**EXERCISE BRIEF**. Take the data below and extract the lines from the one with "potted plant: present [405,577,462,634]" to the one with "flower arrangement: none", inclusive, exactly as written.

**DATA**.
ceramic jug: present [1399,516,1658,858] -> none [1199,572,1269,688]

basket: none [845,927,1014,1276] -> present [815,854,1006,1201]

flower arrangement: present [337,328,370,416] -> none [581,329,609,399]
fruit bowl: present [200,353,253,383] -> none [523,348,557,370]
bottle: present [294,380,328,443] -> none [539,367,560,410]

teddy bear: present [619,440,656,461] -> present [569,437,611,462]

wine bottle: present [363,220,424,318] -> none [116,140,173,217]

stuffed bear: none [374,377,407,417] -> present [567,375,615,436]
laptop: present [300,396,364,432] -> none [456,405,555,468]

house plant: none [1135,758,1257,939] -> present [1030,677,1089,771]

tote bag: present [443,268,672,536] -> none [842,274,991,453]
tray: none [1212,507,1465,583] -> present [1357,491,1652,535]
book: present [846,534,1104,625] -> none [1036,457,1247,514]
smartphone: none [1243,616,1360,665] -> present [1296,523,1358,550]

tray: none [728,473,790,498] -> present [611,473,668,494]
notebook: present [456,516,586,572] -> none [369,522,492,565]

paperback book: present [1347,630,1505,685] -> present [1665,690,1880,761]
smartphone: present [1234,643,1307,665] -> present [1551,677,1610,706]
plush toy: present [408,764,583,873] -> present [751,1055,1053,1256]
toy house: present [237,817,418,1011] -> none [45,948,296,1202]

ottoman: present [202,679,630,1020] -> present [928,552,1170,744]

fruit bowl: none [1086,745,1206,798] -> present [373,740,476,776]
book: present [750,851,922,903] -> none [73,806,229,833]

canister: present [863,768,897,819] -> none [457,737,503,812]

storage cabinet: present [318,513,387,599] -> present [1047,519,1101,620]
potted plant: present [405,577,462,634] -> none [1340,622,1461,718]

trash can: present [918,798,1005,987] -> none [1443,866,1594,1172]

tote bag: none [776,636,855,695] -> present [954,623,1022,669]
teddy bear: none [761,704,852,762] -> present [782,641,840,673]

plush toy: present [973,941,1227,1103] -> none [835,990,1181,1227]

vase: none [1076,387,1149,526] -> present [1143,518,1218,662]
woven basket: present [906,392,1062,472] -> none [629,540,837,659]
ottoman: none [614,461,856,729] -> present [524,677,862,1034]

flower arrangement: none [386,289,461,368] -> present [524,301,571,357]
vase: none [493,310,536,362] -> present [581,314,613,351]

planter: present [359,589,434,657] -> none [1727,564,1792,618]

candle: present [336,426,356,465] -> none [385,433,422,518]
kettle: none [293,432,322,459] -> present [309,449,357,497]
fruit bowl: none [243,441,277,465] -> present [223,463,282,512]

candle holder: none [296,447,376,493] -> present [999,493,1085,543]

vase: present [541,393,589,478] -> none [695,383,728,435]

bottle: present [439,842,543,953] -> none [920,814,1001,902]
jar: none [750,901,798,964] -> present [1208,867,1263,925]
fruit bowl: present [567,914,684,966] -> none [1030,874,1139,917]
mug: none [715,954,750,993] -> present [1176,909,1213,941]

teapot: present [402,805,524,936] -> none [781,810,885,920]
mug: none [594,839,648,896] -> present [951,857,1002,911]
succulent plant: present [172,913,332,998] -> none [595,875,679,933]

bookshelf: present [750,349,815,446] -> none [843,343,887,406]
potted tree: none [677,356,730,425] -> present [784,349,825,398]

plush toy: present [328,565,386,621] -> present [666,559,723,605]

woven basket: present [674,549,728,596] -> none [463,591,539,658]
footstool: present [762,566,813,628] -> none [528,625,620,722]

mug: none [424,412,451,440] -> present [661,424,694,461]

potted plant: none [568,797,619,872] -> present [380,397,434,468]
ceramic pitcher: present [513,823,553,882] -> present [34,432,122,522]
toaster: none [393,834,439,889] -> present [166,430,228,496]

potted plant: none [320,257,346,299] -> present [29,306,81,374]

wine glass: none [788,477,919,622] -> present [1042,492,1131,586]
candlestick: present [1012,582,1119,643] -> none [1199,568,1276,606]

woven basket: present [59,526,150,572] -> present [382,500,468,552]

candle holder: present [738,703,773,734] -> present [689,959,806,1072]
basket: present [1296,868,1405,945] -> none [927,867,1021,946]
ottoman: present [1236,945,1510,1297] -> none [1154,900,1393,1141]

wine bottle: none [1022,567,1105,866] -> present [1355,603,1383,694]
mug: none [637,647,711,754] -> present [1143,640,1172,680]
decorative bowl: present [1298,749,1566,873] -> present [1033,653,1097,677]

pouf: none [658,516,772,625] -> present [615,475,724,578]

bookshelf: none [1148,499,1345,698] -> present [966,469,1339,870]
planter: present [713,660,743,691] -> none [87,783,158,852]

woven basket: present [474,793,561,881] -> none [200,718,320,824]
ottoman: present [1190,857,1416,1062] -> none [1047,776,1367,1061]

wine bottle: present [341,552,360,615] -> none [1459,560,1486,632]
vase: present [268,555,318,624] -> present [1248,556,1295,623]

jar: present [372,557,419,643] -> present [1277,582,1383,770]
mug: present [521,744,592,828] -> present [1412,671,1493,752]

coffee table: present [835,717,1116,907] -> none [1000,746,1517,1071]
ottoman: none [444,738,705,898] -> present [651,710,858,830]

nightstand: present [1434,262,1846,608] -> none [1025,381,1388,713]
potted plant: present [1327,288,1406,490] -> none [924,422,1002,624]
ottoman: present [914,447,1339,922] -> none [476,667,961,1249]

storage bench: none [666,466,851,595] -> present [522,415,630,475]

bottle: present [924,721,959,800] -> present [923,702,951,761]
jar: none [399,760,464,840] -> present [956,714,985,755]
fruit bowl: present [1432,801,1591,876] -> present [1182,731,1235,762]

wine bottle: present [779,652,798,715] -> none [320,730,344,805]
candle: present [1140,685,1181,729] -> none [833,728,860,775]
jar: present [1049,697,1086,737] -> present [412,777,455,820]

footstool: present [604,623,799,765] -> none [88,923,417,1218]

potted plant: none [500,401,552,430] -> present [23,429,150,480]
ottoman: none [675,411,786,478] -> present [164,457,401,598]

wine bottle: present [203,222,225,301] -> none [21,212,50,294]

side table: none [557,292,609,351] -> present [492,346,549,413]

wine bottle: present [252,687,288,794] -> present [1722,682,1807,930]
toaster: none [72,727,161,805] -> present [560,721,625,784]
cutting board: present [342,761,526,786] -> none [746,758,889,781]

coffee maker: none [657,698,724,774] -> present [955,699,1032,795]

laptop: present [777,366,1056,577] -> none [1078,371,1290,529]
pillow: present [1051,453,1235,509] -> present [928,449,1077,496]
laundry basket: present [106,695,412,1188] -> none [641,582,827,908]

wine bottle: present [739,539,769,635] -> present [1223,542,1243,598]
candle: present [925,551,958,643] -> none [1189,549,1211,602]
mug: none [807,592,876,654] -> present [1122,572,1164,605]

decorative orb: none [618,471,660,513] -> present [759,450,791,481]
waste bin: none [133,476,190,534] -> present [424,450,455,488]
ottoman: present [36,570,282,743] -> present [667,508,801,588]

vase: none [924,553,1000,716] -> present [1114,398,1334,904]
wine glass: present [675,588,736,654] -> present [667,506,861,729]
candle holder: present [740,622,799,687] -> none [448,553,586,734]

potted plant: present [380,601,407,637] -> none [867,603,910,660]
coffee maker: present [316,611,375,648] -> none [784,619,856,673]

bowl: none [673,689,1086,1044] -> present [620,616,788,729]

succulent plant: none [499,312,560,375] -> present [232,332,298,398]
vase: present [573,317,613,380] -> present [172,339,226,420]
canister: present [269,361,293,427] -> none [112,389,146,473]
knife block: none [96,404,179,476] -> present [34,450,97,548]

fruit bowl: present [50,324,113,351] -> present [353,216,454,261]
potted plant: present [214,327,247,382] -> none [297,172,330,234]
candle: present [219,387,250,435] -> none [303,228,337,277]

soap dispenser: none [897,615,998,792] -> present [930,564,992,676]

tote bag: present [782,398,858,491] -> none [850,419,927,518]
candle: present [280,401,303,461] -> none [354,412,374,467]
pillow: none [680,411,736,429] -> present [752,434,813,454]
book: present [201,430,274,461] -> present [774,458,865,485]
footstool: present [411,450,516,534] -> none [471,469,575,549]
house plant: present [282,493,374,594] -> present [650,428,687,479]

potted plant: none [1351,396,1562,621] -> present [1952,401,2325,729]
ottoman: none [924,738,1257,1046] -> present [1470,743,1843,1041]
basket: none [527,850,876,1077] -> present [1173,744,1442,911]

**FINISHED TASK**.
potted plant: present [405,577,462,634] -> none [1340,622,1461,718]

trash can: present [918,798,1005,987] -> none [1443,866,1594,1172]

tote bag: none [776,636,855,695] -> present [954,623,1022,669]
teddy bear: none [761,704,852,762] -> present [782,641,840,673]

plush toy: present [973,941,1227,1103] -> none [835,990,1181,1227]

vase: none [1076,387,1149,526] -> present [1143,518,1218,662]
woven basket: present [906,392,1062,472] -> none [629,540,837,659]
ottoman: none [614,461,856,729] -> present [524,677,862,1034]

flower arrangement: none [386,289,461,368] -> present [524,301,571,357]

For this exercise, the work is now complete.